When GCC generate position independent code, new code sections will
appear in your programs. One of these is the GOT (Global Offset Table)
and, in ELF environments, another is the PLT (Procedure Lookup Table.
For example, if your C code generated (ARM) assembly language like this
without PIC:

.. code-block:: asm

          ldr     r1, .L0         /* Fetch the offset to 'x' */
          ldr     r0, [r10, r1]   /* Load the value of 'x' with PIC offset */
          /* ... */
  .L0:    .word   x               /* Offset to 'x' */

Then when PIC is enabled (say with the -fpic compiler option), it will
generate code like this:

.. code-block:: asm

          ldr     r1, .L0         /* Fetch the offset to the GOT entry */
          ldr     r1, [r10, r1]   /* Fetch the (relocated) address of 'x' from the GOT */
          ldr     r0, [r1, #0]    /* Fetch the value of 'x' */
          /* ... */
  .L1     .word   x(GOT)          /* Offset to entry in the GOT */

See
`reference <http://xflat.sourceforge.net/NoMMUSharedLibs.html#shlibsgot>`__

Notice that the generates an extra level of indirection through the GOT.
This indirection is not needed by NXFLAT and only adds more RAM usage
and execution time.

NXFLAT (like `XFLAT <http://xflat.sourceforge.net/>`__) can work even
better without the GOT. Patches against older version of GCC exist to
eliminate the GOT indirections. Several are available
`here <http://xflat.cvs.sourceforge.net/viewvc/xflat/xflat/gcc/>`__ if
you are inspired to port them to a new GCC version.

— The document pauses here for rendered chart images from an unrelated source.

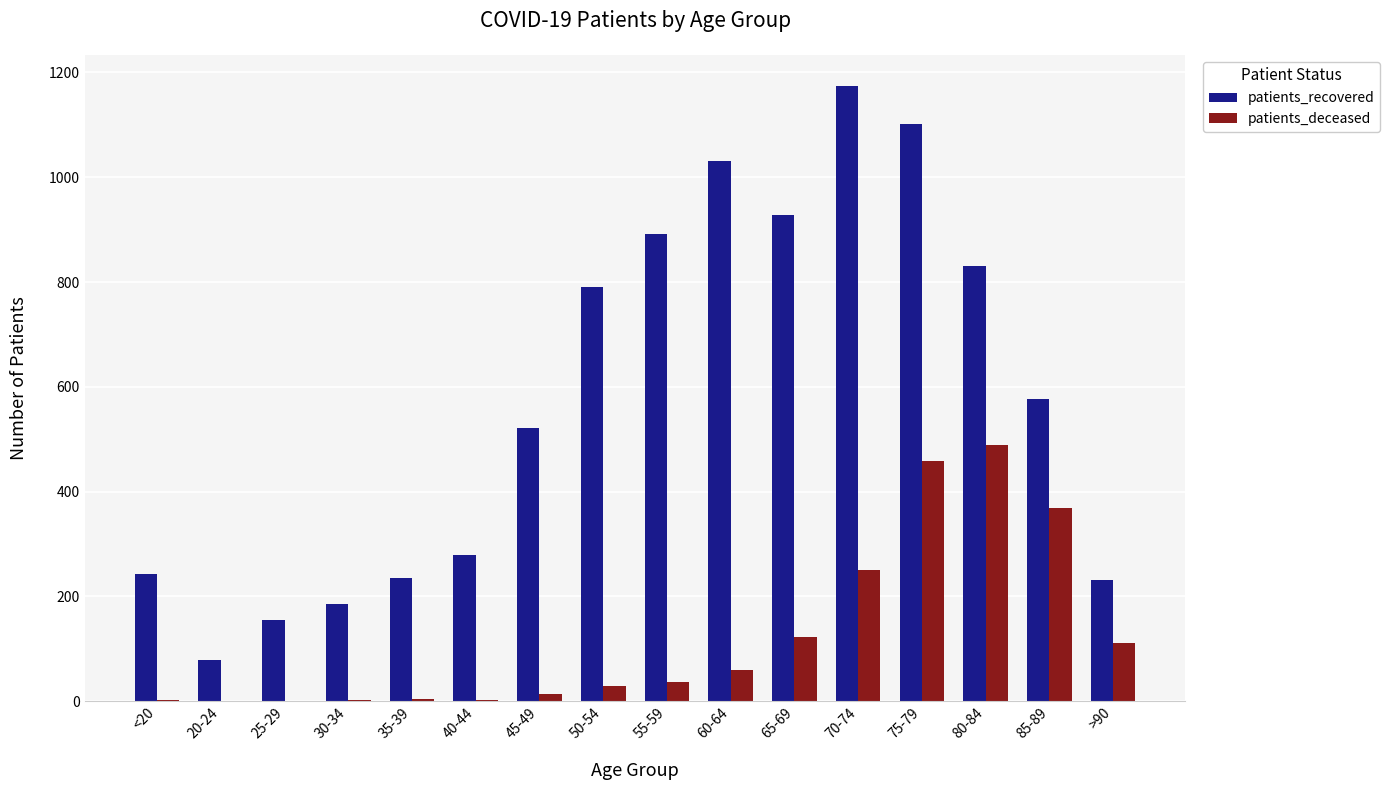

Which series has the largest range (max minus min)?

patients_recovered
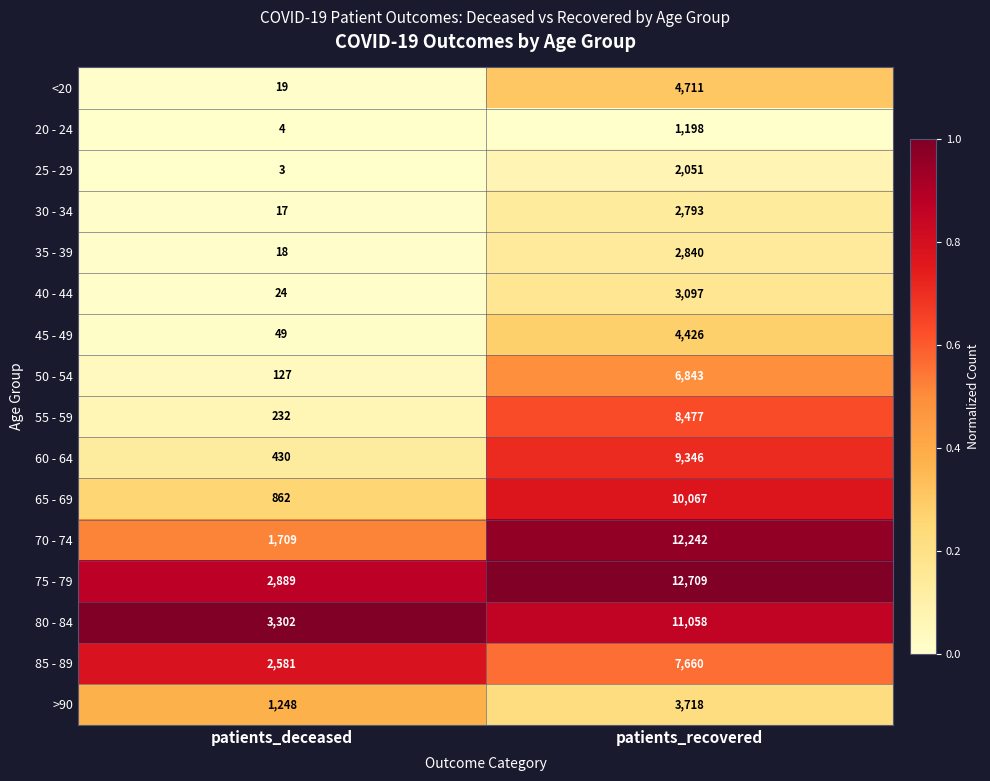

Rank the categories by 20 - 24 value from lowest to highest.

patients_deceased, patients_recovered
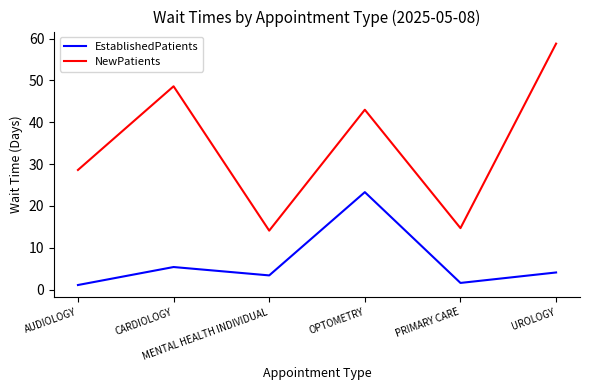

The NewPatients series shows 58.8 at UROLOGY. True or false?

True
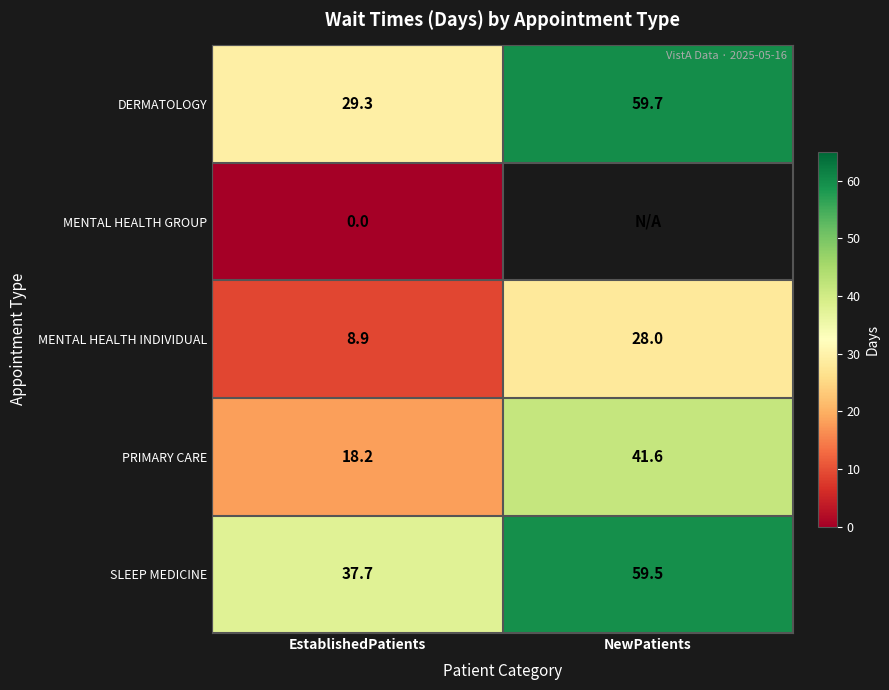

Which category has the highest value across all series?

NewPatients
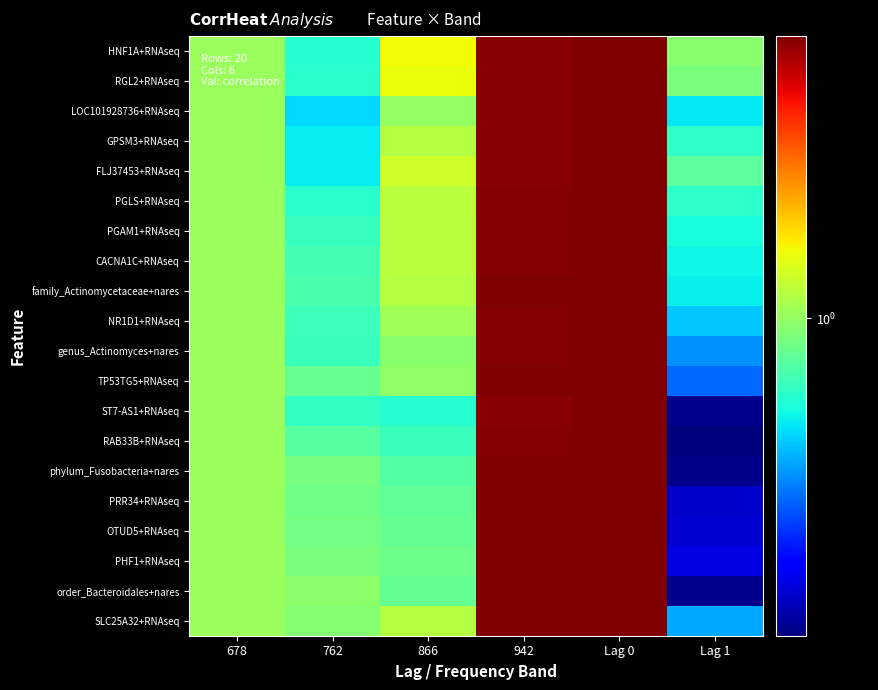

Reading right to left, list all the values displayed in this chart.

HNF1A+RNAseq: Lag 1=1.0	Lag 0=2.0	942=2.0	866=1.2	762=0.8	678=1.0
RGL2+RNAseq: Lag 1=1.0	Lag 0=2.0	942=2.0	866=1.2	762=0.8	678=1.0
LOC101928736+RNAseq: Lag 1=0.8	Lag 0=2.0	942=2.0	866=1.0	762=0.8	678=1.0
GPSM3+RNAseq: Lag 1=0.8	Lag 0=2.0	942=2.0	866=1.1	762=0.8	678=1.0
FLJ37453+RNAseq: Lag 1=0.9	Lag 0=2.0	942=2.0	866=1.1	762=0.8	678=1.0
PGLS+RNAseq: Lag 1=0.8	Lag 0=2.0	942=2.0	866=1.1	762=0.8	678=1.0
PGAM1+RNAseq: Lag 1=0.8	Lag 0=2.0	942=2.0	866=1.1	762=0.8	678=1.0
CACNA1C+RNAseq: Lag 1=0.8	Lag 0=2.0	942=2.0	866=1.1	762=0.9	678=1.0
family_Actinomycetaceae+nares: Lag 1=0.8	Lag 0=2.0	942=2.0	866=1.1	762=0.9	678=1.0
NR1D1+RNAseq: Lag 1=0.7	Lag 0=2.0	942=2.0	866=1.0	762=0.9	678=1.0
genus_Actinomyces+nares: Lag 1=0.7	Lag 0=2.0	942=2.0	866=1.0	762=0.9	678=1.0
TP53TG5+RNAseq: Lag 1=0.6	Lag 0=2.0	942=2.0	866=1.0	762=0.9	678=1.0
ST7-AS1+RNAseq: Lag 1=0.5	Lag 0=2.0	942=2.0	866=0.8	762=0.8	678=1.0
RAB33B+RNAseq: Lag 1=0.5	Lag 0=2.0	942=2.0	866=0.8	762=0.9	678=1.0
phylum_Fusobacteria+nares: Lag 1=0.5	Lag 0=2.0	942=2.0	866=0.9	762=1.0	678=1.0
PRR34+RNAseq: Lag 1=0.5	Lag 0=2.0	942=2.0	866=0.9	762=0.9	678=1.0
OTUD5+RNAseq: Lag 1=0.5	Lag 0=2.0	942=2.0	866=0.9	762=0.9	678=1.0
PHF1+RNAseq: Lag 1=0.5	Lag 0=2.0	942=2.0	866=0.9	762=1.0	678=1.0
order_Bacteroidales+nares: Lag 1=0.5	Lag 0=2.0	942=2.0	866=0.9	762=1.0	678=1.0
SLC25A32+RNAseq: Lag 1=0.7	Lag 0=2.0	942=2.0	866=1.1	762=1.0	678=1.0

Appendix B: PIC Text Workaround
===============================

There is a problem with the memory model in GCC that prevents it from
being used as you need to use it in the NXFLAT context. The problem is
that GCC PIC model assumes that the executable lies in a flat,
contiguous (virtual) address space like::

  Virtual
  .text
  .got
  .data
  .bss

It assumes that the PIC base register (usually r10 for ARM) points to
the base of ``.text`` so that any address in ``.text``, ``.got``,
``.data``, ``.bss`` can be found with an offset from the same base
address. But that is not the memory arrangement that we need in the XIP
embedded environment. We need two memory regions, one in FLASH
containing shared code and on per task in RAM containing task-specific
data::

  Flash	  RAM
  .text   .got
          .data
          .bss

The PIC base register needs to point to the base of the ``.got`` and
only addresses in the ``.got``, ``.data``, and ``.bss`` sections can be
accessed as an offset from the PIC base register. See also this `XFLAT
discussion <http://xflat.cvs.sourceforge.net/viewvc/*checkout*/xflat/xflat/gcc/README?revision=1.1.1.1>`__.

Patches against older version of GCC exist to correct this GCC behavior.
Several are available
`here <http://xflat.cvs.sourceforge.net/viewvc/xflat/xflat/gcc/>`__ if
you are inspired to port them to a new GCC version.